Depuis mon arrivée ici, je jouis d’une quiétude qui me charme. Je ne me soucie ni d’entreprendre un travail, ni de voir du monde, ni même de penser. Je rêve, et tu sais bien que la pensée et la rêverie sont deux choses très différentes. D’abord, les souvenirs de mon enfance se sont emparés de moi ; à chaque pas que je faisais sur ce sol natal, à chaque objet que je regardais, ces souvenirs se réveillaient en moi dans la plus parfaite lucidité, dans les plus petits détails. À mon gré, les premiers saisissaient ma pensée ; il s’en est joint d’autres, puis d’autres encore, puis je me suis peu à peu détourné du passé, et je suis tombé dans un doux état de somnolence et de langueur. Figure-toi qu’un soir, assis au pied d’un saule, tout à coup, sans savoir pourquoi, je me suis mis à pleurer comme un enfant, moi qui suis à l’âge mûr, et j’aurais probablement pleuré encore longtemps, si je n’avais aperçu une vieille paysanne qui m’observait avec curiosité, puis qui me fit un profond salut de la tête et s’éloigna. J’aime cette disposition d’esprit où je me trouve.

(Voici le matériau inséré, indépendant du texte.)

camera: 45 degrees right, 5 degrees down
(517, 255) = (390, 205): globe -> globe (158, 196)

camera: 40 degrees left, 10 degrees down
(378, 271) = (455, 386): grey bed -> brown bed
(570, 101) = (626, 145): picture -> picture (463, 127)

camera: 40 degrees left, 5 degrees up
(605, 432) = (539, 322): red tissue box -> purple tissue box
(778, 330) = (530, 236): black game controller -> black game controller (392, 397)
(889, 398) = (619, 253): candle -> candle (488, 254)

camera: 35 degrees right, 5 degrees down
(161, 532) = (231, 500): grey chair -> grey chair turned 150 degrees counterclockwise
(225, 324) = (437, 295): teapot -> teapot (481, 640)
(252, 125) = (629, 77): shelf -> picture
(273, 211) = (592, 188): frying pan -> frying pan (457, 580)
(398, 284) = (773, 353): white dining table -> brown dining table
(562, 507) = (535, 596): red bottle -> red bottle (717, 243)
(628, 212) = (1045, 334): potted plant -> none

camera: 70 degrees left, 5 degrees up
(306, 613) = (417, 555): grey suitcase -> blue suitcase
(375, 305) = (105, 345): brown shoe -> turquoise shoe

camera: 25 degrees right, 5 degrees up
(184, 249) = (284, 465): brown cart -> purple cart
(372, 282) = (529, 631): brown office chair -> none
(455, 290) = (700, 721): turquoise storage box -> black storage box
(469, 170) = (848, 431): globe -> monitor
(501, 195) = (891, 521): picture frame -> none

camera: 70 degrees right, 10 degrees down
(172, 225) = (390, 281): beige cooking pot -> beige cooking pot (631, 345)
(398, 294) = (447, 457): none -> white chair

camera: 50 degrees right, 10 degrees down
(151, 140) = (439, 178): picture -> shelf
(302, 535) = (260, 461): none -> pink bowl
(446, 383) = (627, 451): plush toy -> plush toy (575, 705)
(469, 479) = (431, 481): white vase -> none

Je voudrais la garder (moins les larmes) jusqu’à l’époque de mon départ, c’est-à-dire jusqu’au mois de septembre, et je serais de fort mauvaise humeur si l’un de mes voisins s’avisait de venir me voir. Mais je crois que je n’ai rien à craindre ; mes plus proches voisins sont encore assez éloignés. Ah ! tu me comprends, toi, j’en suis sûr ; tu sais, par ta propre expérience, comme on se complaît souvent dans la solitude, et moi j’en ai besoin à présent après mes longs voyages et tous mes errements.

Au surplus, je ne puis m’ennuyer. J’ai apporté avec moi des livres, et il y a ici une bibliothèque assez nombreuse ; Hier, en fouillant dans ses rayons poudreux, j’ai trouvé plusieurs ouvrages curieux, auxquels je ne faisais pas attention autrefois, entre autres une traduction manuscrite de Candide, qui date de soixante et dix ans, et des journaux de la même époque, parmi lesquels je note le Caméléon triomphant (Mirabeau). J’ai trouvé aussi une quantité de livres d’enfants, amassés là par plusieurs générations, depuis mon grand-père, et même depuis mon bisaïeul jusqu’à moi. En tête d’une vieille, très vieille grammaire française, j’ai lu cette inscription : Ce livre appartient à Mlle Eudoxie de Lavrine ; et au-dessous : 1741 ; mon arrière-grand’mère.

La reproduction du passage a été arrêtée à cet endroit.